As a leadership coach Ben Brearly has researched this very issue and has identified ways in which making assumptions damages a team. First, he provides three reasons that we should all stop making them:
- Making assumptions closes your mind
They create ‘labels’ that we attach to other i.e., fantastic, lazy and once attached they become harder to shake them off.
- Making assumptions can upset your team
buying into the idea that Jim is lazy and thus not as productive as he needs to be or that Rita is a superstar and treating her as such risks demoralizing the rest of the team which doesn’t bring a winning outcome.
- Making assumptions makes it hard to change your mind
If you take on opinions and have developed a perception of Jim, he is in for a tough life at work. He is going to have to work extra hard to fight back against that assumption and to change your mind.

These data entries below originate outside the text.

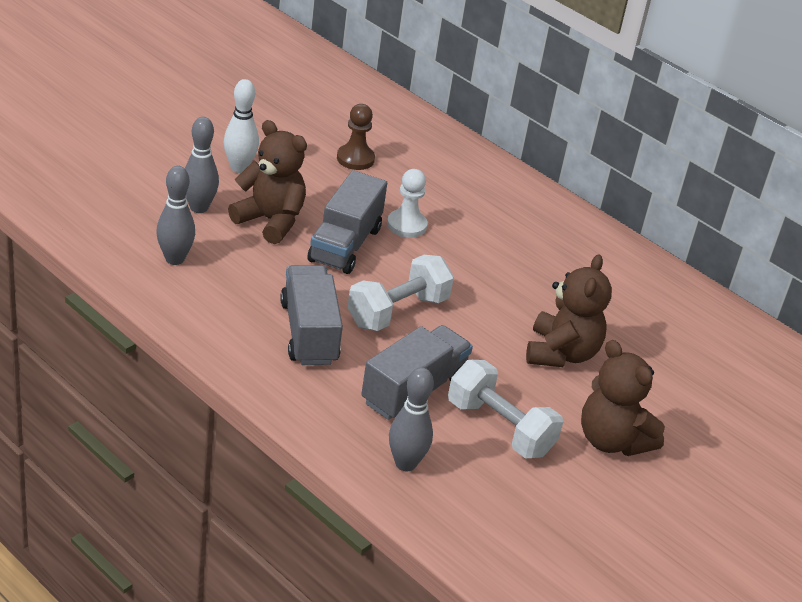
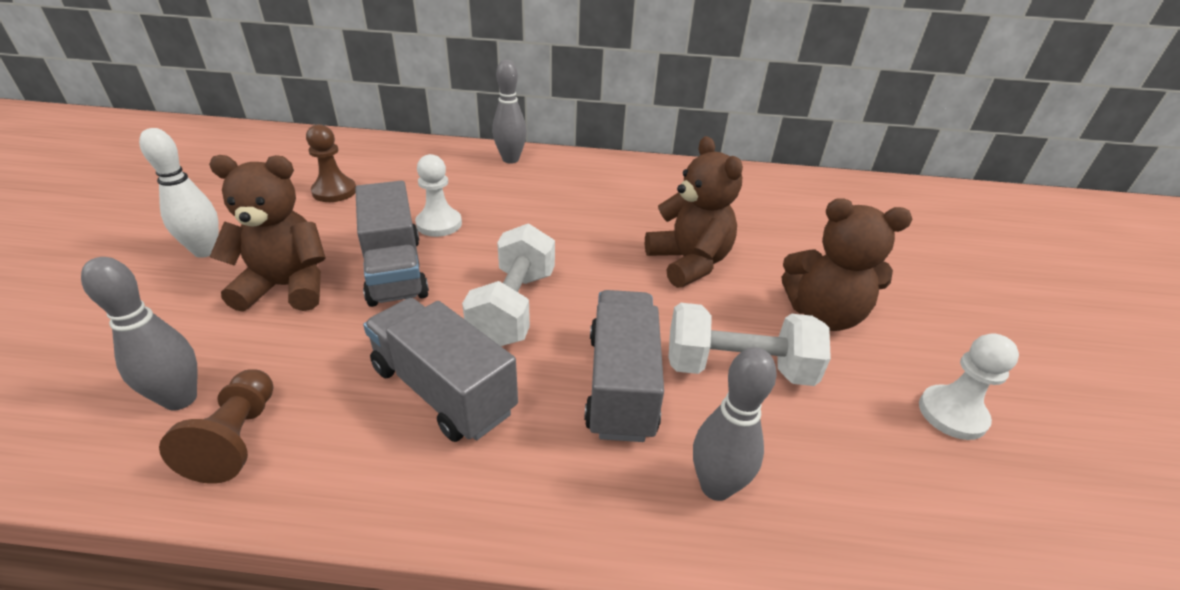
camera: 35 degrees left, 0 degrees up
(189, 295) = (237, 438): none -> brown pawn
(199, 208) = (178, 316): grey bowling pin -> grey bowling pin (510, 159)
(606, 533) = (952, 414): none -> white pawn

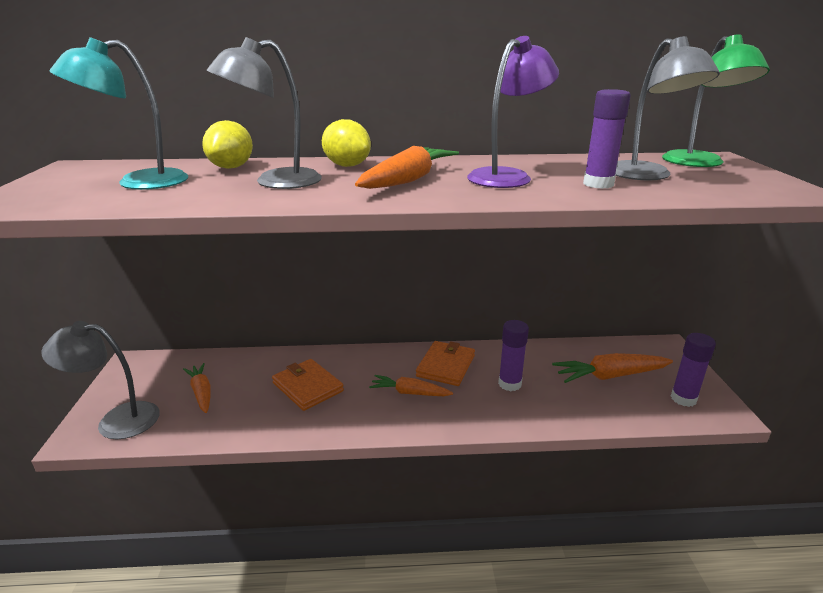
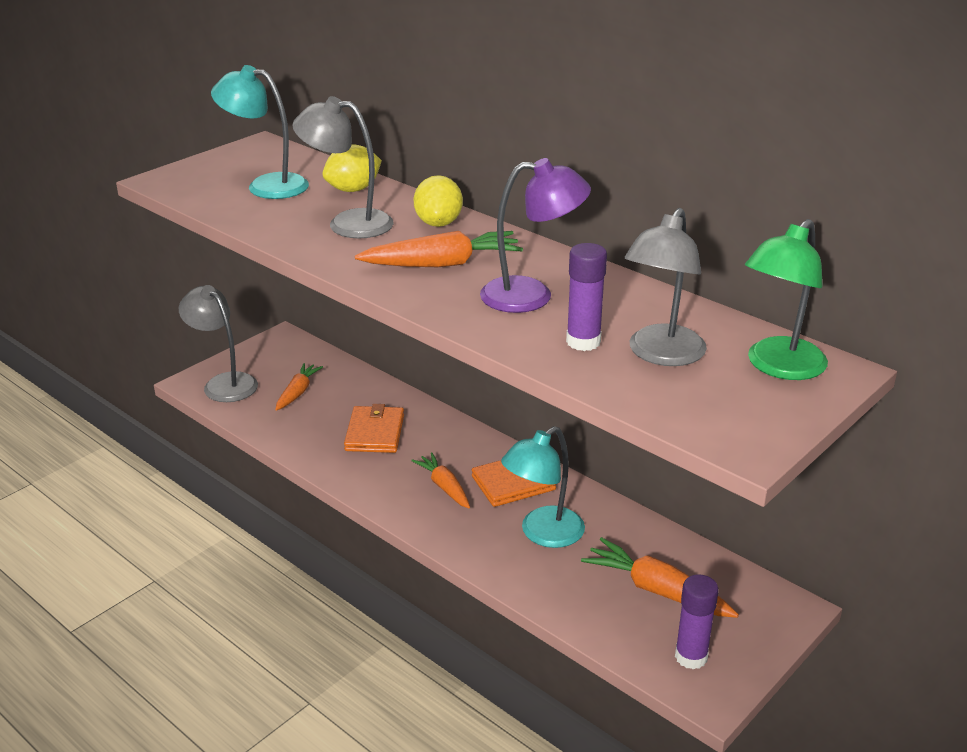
camera: 45 degrees right, 5 degrees up
(509, 384) = (543, 534): purple glue stick -> turquoise lamp

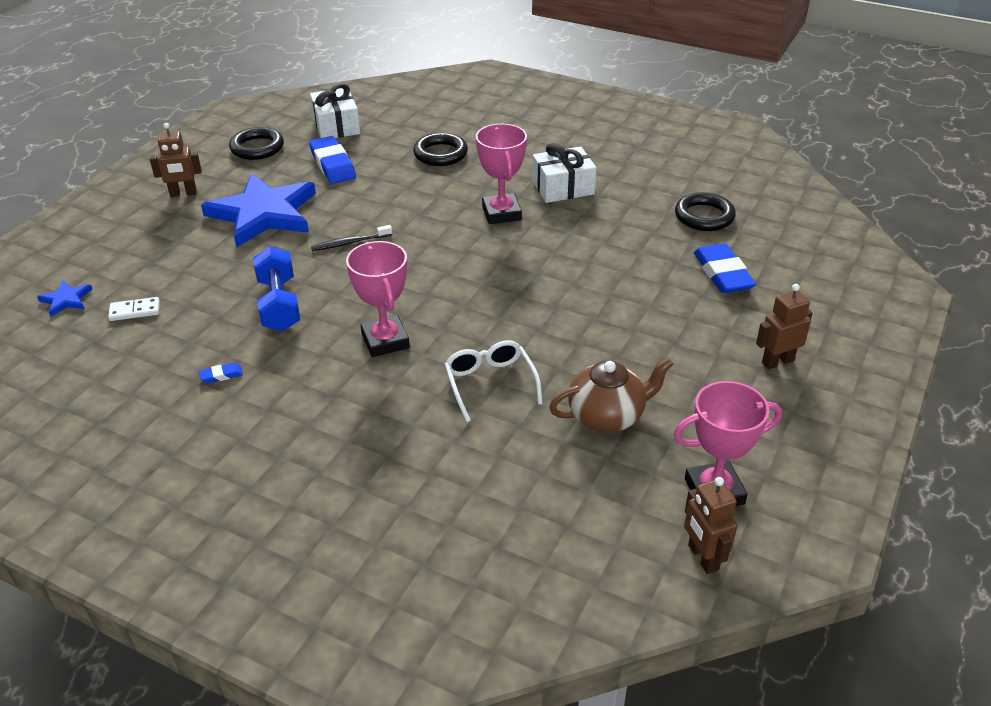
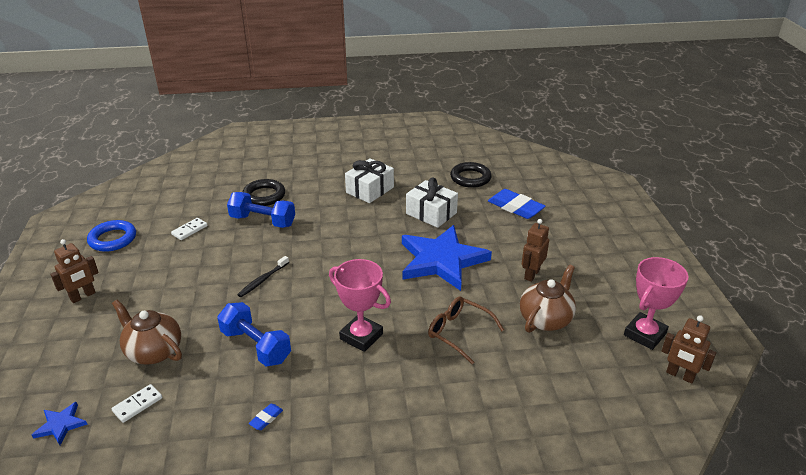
camera: 35 degrees left, 5 degrees down
(191, 269) = (153, 351): none -> brown teapot
(257, 148) = (113, 239): black ring -> blue ring
(263, 214) = (171, 285): blue star -> blue star (441, 260)
(332, 164) = (189, 230): blue eraser -> white domino
(336, 126) = (163, 202): white gift -> white gift (431, 213)
(412, 181) = (263, 221): none -> blue dumbbell
(490, 383) = (459, 332): white glasses -> brown glasses
(501, 213) = (348, 220): pink trophy -> none
(777, 361) = (595, 246): brown robot -> brown robot (531, 274)

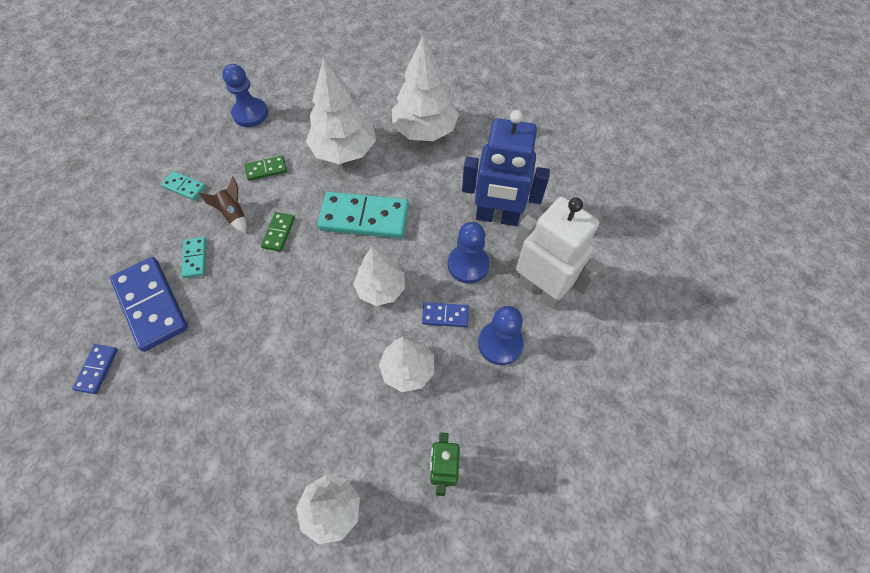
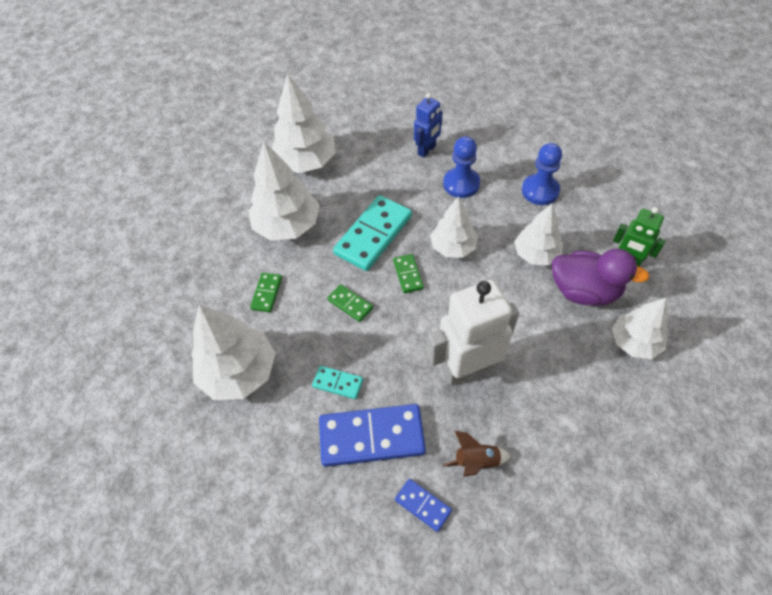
camera: 60 degrees left, 5 degrees down
(184, 187) = (239, 372): turquoise domino -> white tree
(234, 215) = (305, 335): brown rocket -> brown rocket (476, 461)
(250, 114) = (182, 287): blue pawn -> none
(330, 264) = (408, 274): none -> green domino
(379, 435) = (584, 291): none -> purple duck
(445, 316) = (500, 214): blue domino -> none
(497, 217) = (427, 150): blue robot -> blue robot, size x0.56
(540, 290) = (506, 151): white robot -> white robot (467, 369)

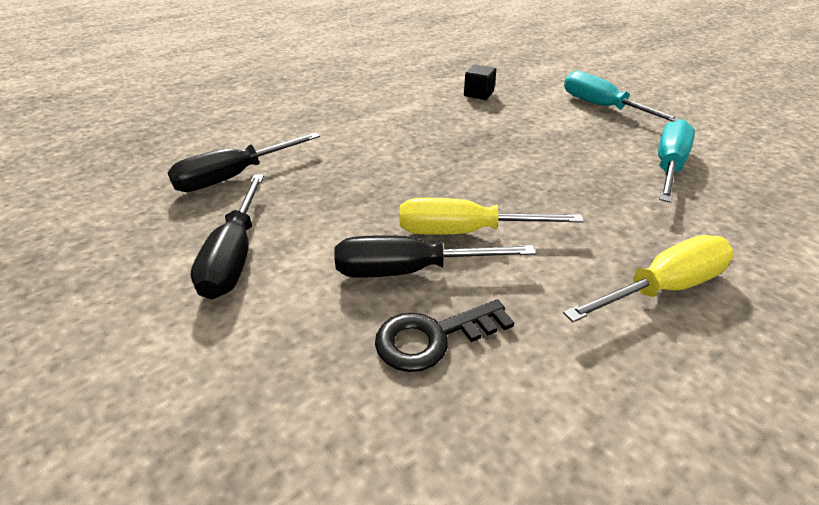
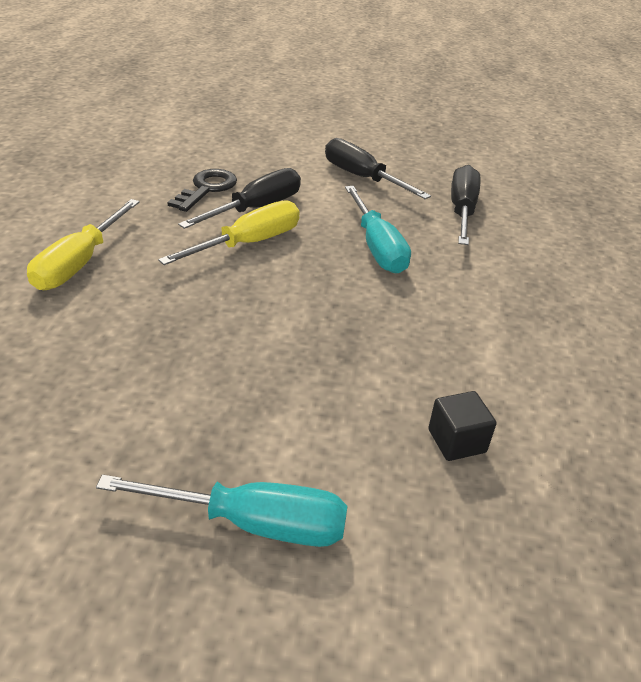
camera: 135 degrees right, 0 degrees up
(668, 166) = (100, 411): turquoise screwdriver -> turquoise screwdriver (377, 247)

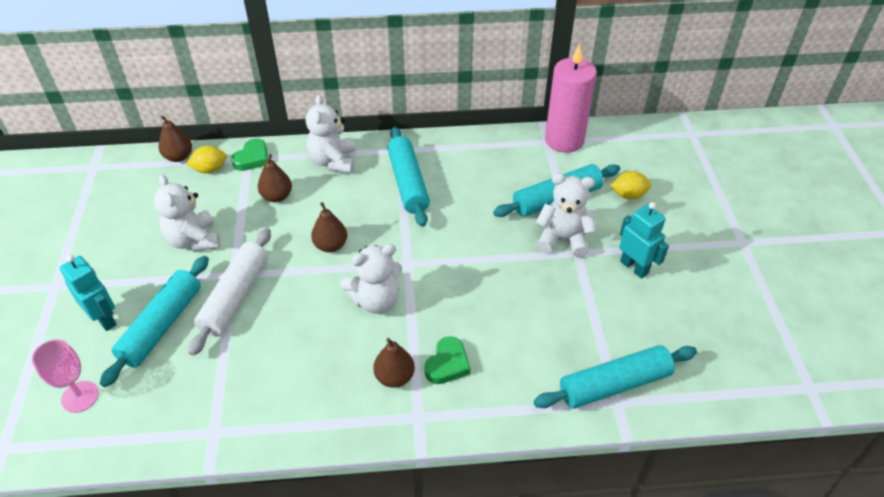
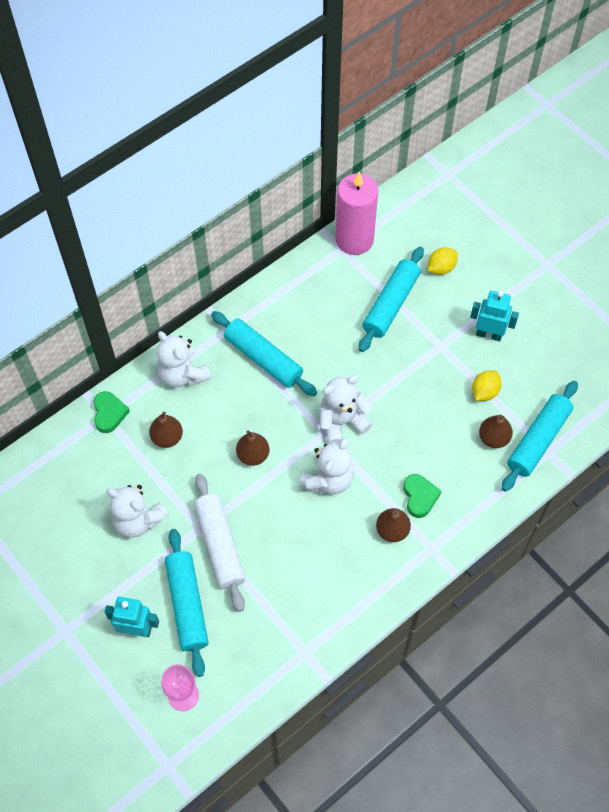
camera: 35 degrees left, 15 degrees up
(178, 157) = (41, 452): brown pear -> brown pear (493, 438)
(210, 169) = (83, 447): yellow lemon -> yellow lemon (484, 392)
(563, 239) = (422, 339): white teddy bear -> white teddy bear (341, 422)

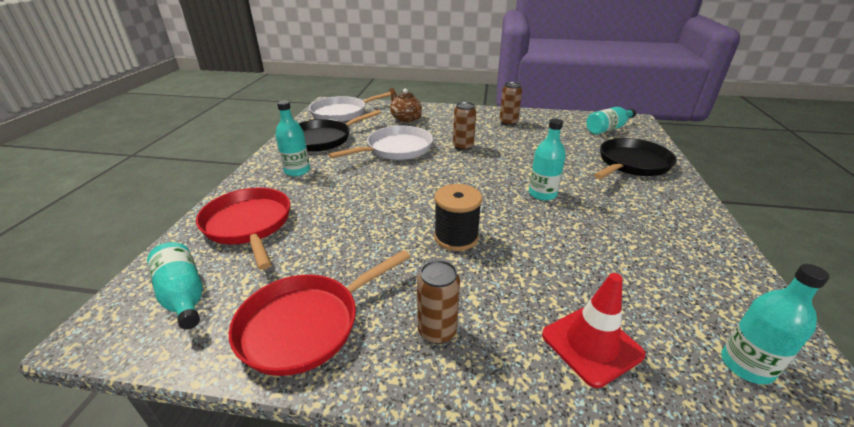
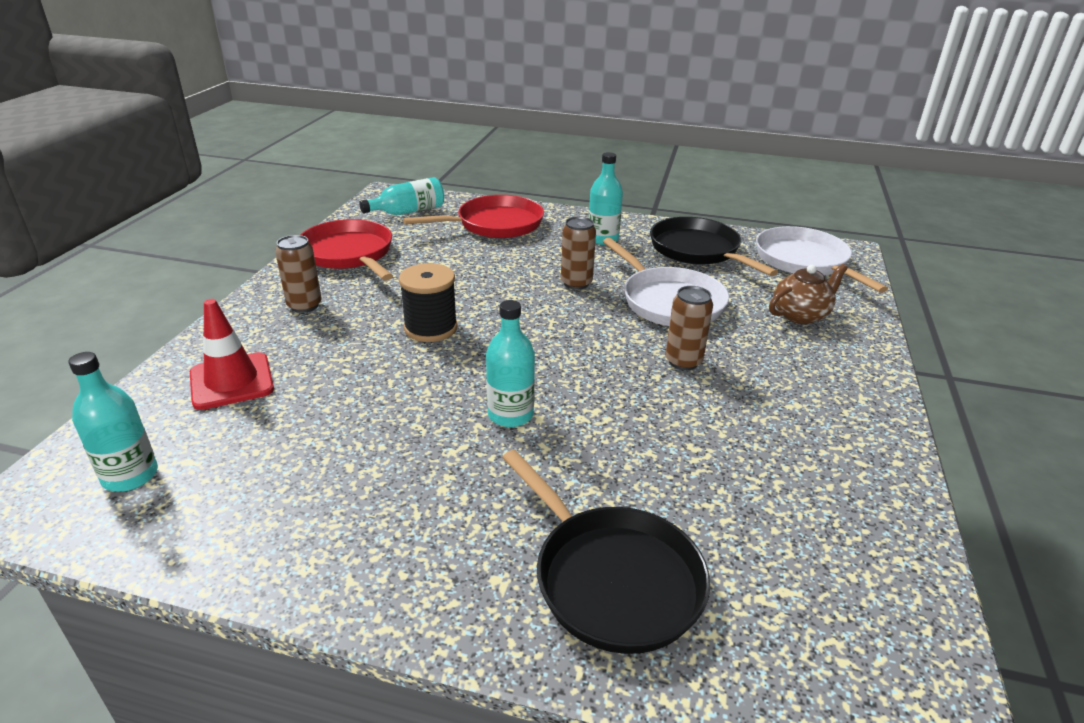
camera: 95 degrees right, 0 degrees up
(508, 122) = (820, 435): brown can -> brown can (576, 283)
(608, 129) = (832, 617): turquoise bottle -> none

The only problem is, everything he does is likely to be seen in the light of “his laziness” and it becomes a hopeless cause.
If someone in your team is in this unfortunate situation because of an assumption of their behavior or ability, it will be a hard road for them to change your mind. The result is that they may choose to leave your team rather than enter a lengthy battle to change your mind. You may just have alienated someone who could have been good for the team.
Acknowledging that there are harmful and unproductive risks associated with making assumptions about people here are suggestions as to how we can stop doing this:
- When you don’t have information, get three points of view.
At time, and especially today in a work-world shaped by COVID, we don’t have the chance to see your team members as closely as you’d like to. It’s tempting to just get somebody else’s opinion and use it as your own.
Instead, be patient. Collect opinions from at least three people who do have the opportunity to work with the person you are wondering about. Three opinions are better than one. If somebody close to you is trying to influence your opinion of somebody else, they are less likely to succeed if you use multiple sources to try to find the truth.
- Understand people’s motives
When you hear somebody criticize someone’s work ethic or ability, be wary of taking this opinion for yourself. You always need to question the motives of people around you. Are they in competition with the other person? Do they feel threatened by their experience or skill?
You don’t need to act as if every comment is part of a murder mystery, but it still pays to be impartial, and to think about what may be driving the behavior of the person giving you the information.
How can we best counter a tendency to move forward only on our assumptions?
What is particularly important is that we become curious and enter a communication wanting to truly ‘hear’ the response regardless of what it may be. Here are some simple ways to check out our assumptions as identified by Vizzutti:
- Ask Permission:
Can I check something out with you?
- Describe the behavior:
Yesterday, I noticed you made a face while I was presenting my suggestions for moving forward …
- State your Assumption:
“I assumed you were upset with what I had said …”
- Ask an open-ended question: “Is this true? What were you thinking?
In making your inquiry as you seek to determine the validity of your ‘made-up’ conclusions you are going to find out one of two things: Either …
- you will find that your assumptions were just wrong and nowhere near the truth.
- you will determine that your interpretation is correct, and you can then have open conversation to understand the other person(s) better and create how you can avoid such unintended consequences or at least minimize this in the future.
Regardless of what you discover you will then know how you should and need to proceed. Perhaps nothing other than to work to tame your imagination. Or perhaps you will need to have more conversation to understand the other person’s point of view. Just remaining satisfied that your original assumption is right will eventually impact the relationship negatively resulting in withdrawal from the other person(s). That in turn can clearly impact both the organization’s success and one’s personal satisfaction and enjoyment of his/her jobs.
Think about it. All it takes is talk … something we do pretty easily!